Not sure Im following.

What is the point of the thread. Github page HTML or music theory.


Finally the text in not-ask-submission do not become just a comment to HN post?

Looking at the chords in the biggest hit, Teen Spirit https://tabs.ultimate-guitar.com/tab/nirvana/smells-like-tee...

there seems to be a minor chord every 5 seconds or so which doesn't really fit the title?

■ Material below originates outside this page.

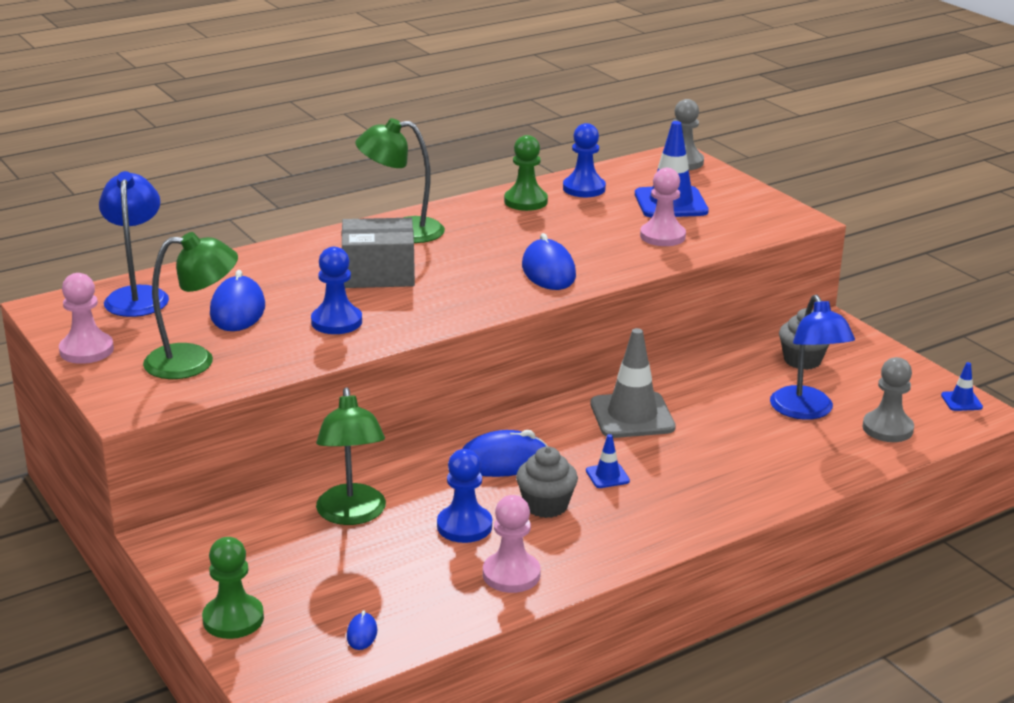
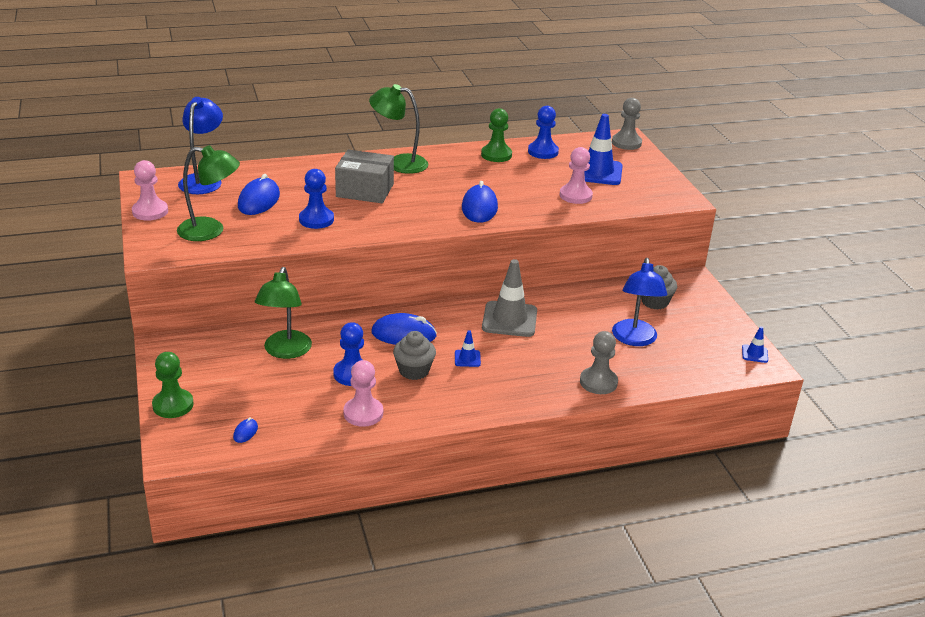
camera: 15 degrees right, 5 degrees up
(887, 428) = (686, 363): grey pawn -> grey pawn (598, 382)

If you want a song with all majors, where the full chords are played on the main instrument, first thing that comes to mind is Eno's Golden Hours (https://www.youtube.com/watch?v=Sxyg3sP03Cs). For parts of songs, maybe the intro to Wuthering Heights by Kate Bush (https://www.youtube.com/watch?v=-1pMMIe4hb4)

If you like this you might like The Storyteller by Dave Grohl, it’s a great read from the vantage point of Nirvana’s drummer and his adventures and music influences both before and after.

The Kindle version is $3 right now.

https://www.amazon.com/gp/aw/d/B091Q9VCP4/


Dave needs all the money he can get, he has two families to feed!

As other posts point out, leaving out the third takes away the major-ness.

It's also worth mentioning the way Kurt often played power chords, using his index for the bass note and barring the rest with his ring finger. This often leads to major chords when the root is on the A string and non-major ambiguous-sounding chords with the root is on the E string. It's obvious as early as the 3rd chord in the intro to Teen Spirit; it has the notes Ab Eb Ab Db (NOTE: Db, not C). It's inconsistent in Kurt's playing (edit: whether or not his strumming makes that 4th string, 4th interval sound come out), but the subtlety is a signature part of Kurt's guitar sound.

Also some of the chord analysis in the site (ex. In Bloom verse) is just flat out wrong.


Chromatic major chord progressions were already popular since 60s psychedelic rock, and often used in full triads, no "power chords mostly sounding as major" argument required. Don't sleep on The Rolling Stones!

I can explain this in one sentence: major chords sound the best on distorted guitar because of the harmonic series, eot.

Kinda like the Beatles there are clasically "wrong" chord progressions that just work. (EG V-IV-1). Just a classic punk album.

V-VI-I is a plagal cadence. It's most definitely not classically wrong. Take any old hymn, Bach corale etc if they do a big "Amen" that will be a plagal cadence.

https://www.musictheoryacademy.com/how-to-read-sheet-music/c...

For some reason, people who don't know music theory say things like this about the Beatles because they think because they haven't heard something before it must be new.


I am under impression that almost every progression works as long as you are in the key, am I wrong?

"There are no rules of music, only rules of style" - Arnold Schoenberg, Harmonielehre.

That’s just the end of a classic 12-bar blues progression.

I wonder if genius is carried in the genes?

If so, let's see what happens with Kurt's grandson.


From the article:

> Careful music analysis was left for other bands.

I'm sorry... but lol what.

> And it's fascinating to think that Kurt Cobain was unaware of any musical composition's rule he was following, but just trusting his musical instict (sic).

This doesn't come as much of a surprise. A good deal of my friends who are musicians (particularly those who could sing) found themselves writing music at a pretty young age before they had any real understanding of music theory.


It was wild to watch deadmau5 live streams and see him dink around in the piano roll seemingly with no plan or idea what key he was in. This isn't a knock either, clearly he makes some dope 4/4 house bangers, but not because he went to Berklee.

Western music theory is all coming along after the fact to explain why something sounds good.